[EXCERPT PROVIDED — start]

Chapter 32 - Making a Final Evaluation Before Purchase

If decisions were a choice between alternatives,
decisions would come easy.
Decision is the selection
and formulation of alternatives.
Kenneth Burke
Towards a Better Life, 1932

Don’t fall in love until after the marriage

Yes, I know. You have painstakingly developed your criteria, have researched the entire northern hemisphere, have looked at every place available in your chosen area and have found your absolutely perfect piece of property without which you will not be able to live. Congratulations. But calm down. Chill out. This is the time to keep your cool, maintain composure, evidence dignity and mature calculating discernment. You’ve come too far to blow it now.

Try harder.

Once you have seen the place that appears to be “it” you must return at another time to inspect it thoroughly. To not do so is to risk overlooking a condition you cannot live with. An equal risk is paying too much, which will brand you as a dumb city person and is the sort of thing for which newcomers are derided and talked about for decades.

You will already have filled out the property scoresheet when you first looked at the property. Review each item with a low score and decide if you can live with the condition, or determine what the cost will be to correct it. Such costs should be deducted from the price you would be willing to pay for the property if it were in top condition. You will need those dollars to correct the deficiencies.


If you did not determine at the initial visit that water is both plentiful and of good quality, now is the time to do so. Water is a clearly understood necessity, so if there is a correctable problem you may be able to persuade the seller to fix it.

[EXCERPT PROVIDED — finish]

◆ WORK REQUEST A: Please print the rows verbatim from their first line through the line holding "- Slack webhook URL configured", both ends included, and leave the pictures out.

[SOURCE DATA — start]

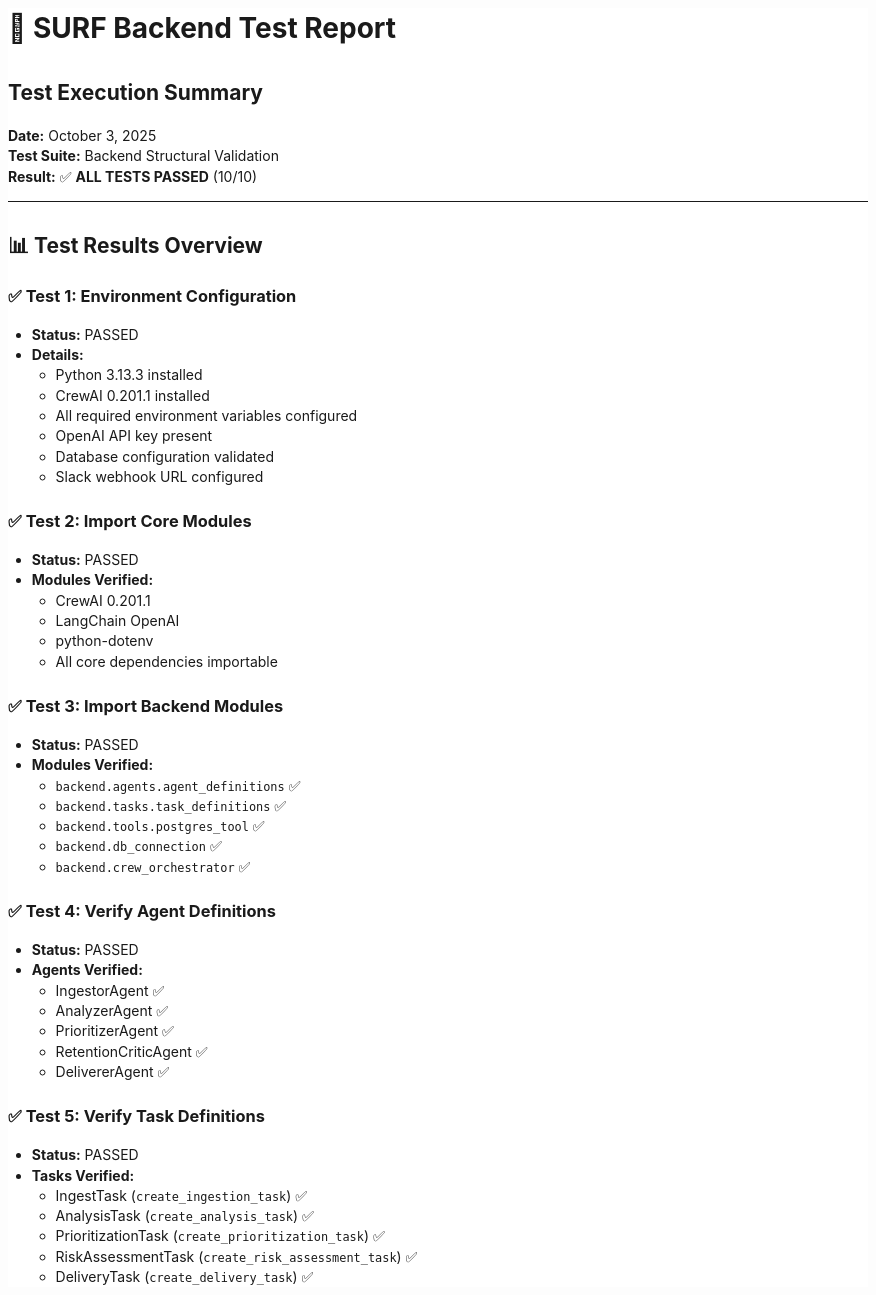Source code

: # 🌊 SURF Backend Test Report
## Test Execution Summary

**Date:** October 3, 2025  
**Test Suite:** Backend Structural Validation  
**Result:** ✅ **ALL TESTS PASSED** (10/10)

---

## 📊 Test Results Overview

### ✅ Test 1: Environment Configuration
- **Status:** PASSED
- **Details:**
  - Python 3.13.3 installed
  - CrewAI 0.201.1 installed
  - All required environment variables configured
  - OpenAI API key present
  - Database configuration validated
  - Slack webhook URL configured

### ✅ Test 2: Import Core Modules
- **Status:** PASSED  
- **Modules Verified:**
  - CrewAI 0.201.1
  - LangChain OpenAI
  - python-dotenv
  - All core dependencies importable

### ✅ Test 3: Import Backend Modules
- **Status:** PASSED  
- **Modules Verified:**
  - `backend.agents.agent_definitions` ✅
  - `backend.tasks.task_definitions` ✅
  - `backend.tools.postgres_tool` ✅
  - `backend.db_connection` ✅
  - `backend.crew_orchestrator` ✅

### ✅ Test 4: Verify Agent Definitions
- **Status:** PASSED  
- **Agents Verified:**
  - IngestorAgent ✅
  - AnalyzerAgent ✅
  - PrioritizerAgent ✅
  - RetentionCriticAgent ✅
  - DelivererAgent ✅

### ✅ Test 5: Verify Task Definitions
- **Status:** PASSED  
- **Tasks Verified:**
  - IngestTask (`create_ingestion_task`) ✅
  - AnalysisTask (`create_analysis_task`) ✅
  - PrioritizationTask (`create_prioritization_task`) ✅
  - RiskAssessmentTask (`create_risk_assessment_task`) ✅
  - DeliveryTask (`create_delivery_task`) ✅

[SOURCE DATA — finish]

◆ WORK REQUEST B: Output the passage of the chapter on making a final evaluation before purchase that runs between "Once you have" and "correct the deficiencies.", inclusive, word for word.

◆ EXERCISE OUTPUT A:
Source code

: # 🌊 SURF Backend Test Report
## Test Execution Summary

**Date:** October 3, 2025  
**Test Suite:** Backend Structural Validation  
**Result:** ✅ **ALL TESTS PASSED** (10/10)

---

## 📊 Test Results Overview

### ✅ Test 1: Environment Configuration
- **Status:** PASSED
- **Details:**
  - Python 3.13.3 installed
  - CrewAI 0.201.1 installed
  - All required environment variables configured
  - OpenAI API key present
  - Database configuration validated
  - Slack webhook URL configured

◆ EXERCISE OUTPUT B:
Once you have seen the place that appears to be “it” you must return at another time to inspect it thoroughly. To not do so is to risk overlooking a condition you cannot live with. An equal risk is paying too much, which will brand you as a dumb city person and is the sort of thing for which newcomers are derided and talked about for decades.

You will already have filled out the property scoresheet when you first looked at the property. Review each item with a low score and decide if you can live with the condition, or determine what the cost will be to correct it. Such costs should be deducted from the price you would be willing to pay for the property if it were in top condition. You will need those dollars to correct the deficiencies.